▶ _Page_:
(begin)

# Clay bar recommendations



## Imran (May 6, 2017)

Any recommendations for a clay bar kit? Was looking at the autoglym and the meguairs. Which one is better? Are there any other ones? Thanks.


----------



## WPL (Sep 24, 2004)

Bilt hamber......only water is needed


----------



## TREG (May 20, 2004)

Pm Evo Geof on here


----------



## Simonh (May 24, 2002)

Second built hamber


----------



## Imran (May 6, 2017)

Thanks guys just read the reviews on the bilt hamber and looks like decent stuff. Which one would you go for? There seems to be a soft version and a regular version. 

Also how do i pm a member on here I here without finding one of their posts? 

Thanks.


----------



## Alan (Jul 1, 2001)

PM Alex at seriousperformance 


He is on here and has supplied most of us with some sort of detailing stuff over the years. 

Very knowledgably and not over priced :thumbsup:

Best regards Alan


----------



## MS33 (Jun 27, 2007)

Built Hamber :thumbsup:


----------



## mark_scenemedia (Jul 20, 2014)

Can recommend the Meguiar's 'Quik Clay Starter Kit' - used it on my RX7, comes with everything needed (including quik detailer which is handy even after the claying) and a single bar easily did the whole car. I think it's around £20.


----------



## stokegtrlad (Apr 30, 2017)

Bilt hamber is what I use i tend to clean the car do the chemical Decontamination then snow foam the car again and so the clay using the foam as a lubricant then onto the polishing stages 


Sent from my SM-G955F using Tapatalk


----------



## evogeof (Aug 3, 2014)

TREG said:


> Pm Evo Geof on here


I think the dodo juice one is pretty good but they all do the same thing. As for a lube just use a neat dilute of Car shampoo no need buying expensive stuff.

(end)

▶ _Stored data_:
(begin)

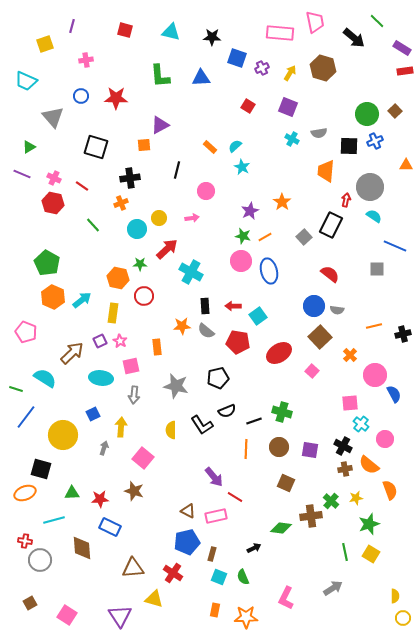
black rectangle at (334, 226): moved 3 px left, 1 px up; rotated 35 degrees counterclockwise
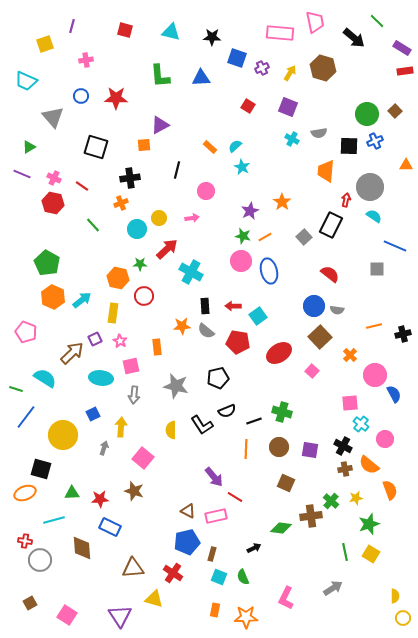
purple square at (100, 341): moved 5 px left, 2 px up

(end)

▶ _Required tasks_:
(a) In the clay bar thread, which car did mark_scenemedia use the Meguiar's Quik Clay Starter Kit on?
(b) Write the next reply in the clay bar thread, picking up after its final post.
The lines have no connection to the clay bar thread.

▶ _Results for the exercise_:
(a) An RX7.

(b)
https://rover.ebay.com/rover/0/0/0?mpre=https://www.ebay.co.uk/ulk/itm/112798225639


----------



## Imran (May 6, 2017)

Thanks guys for all the comments which are helpful. This is my first time using a clay bar, an I better of flowing for the soft version or the regular version?

Also, I was planning to use autoglym ultra deep shine afterwards. Is that decent? My car is grey. Thanks.


----------



## Kadir (Mar 23, 2008)

Have a read of this (step by step guide to safely clay paint..);

Decontaminating Paint | Car Care Advice | Polished Bliss


----------



## Imran (May 6, 2017)

Thanks Kadir, that's useful. 

I have ordered the bilt hamber clay bar and went for the soft version. 

I went to buy a snow foam lance and ended up buy these too:


----------



## GTRZOOM (Aug 30, 2013)

I've found Meguiars to be the best...Bilt Hamber left streaks on mine, then when I asked a detailer he said to move to meguiars... no complaints now!


----------



## Imran (May 6, 2017)

Great, now you tell me! The bilt hamber arrived yesterday! May try it on my other ace first!

Is it recommended to use clay bar on areas which are already smooth or just rough areas? I only have a couple of rough areas.


----------



## gtr mart (Mar 29, 2004)

bilt hamber is a rated brand so it should be good. And you chose the right one (soft) as the GT-R paint is (unacceptably) delicate and you shouldn't have that much contamination as to warrant the medium or hard (I would imagine the hard could leave swirls?).

I also find the valet pro soft and super soft clays great value and do the job nicely.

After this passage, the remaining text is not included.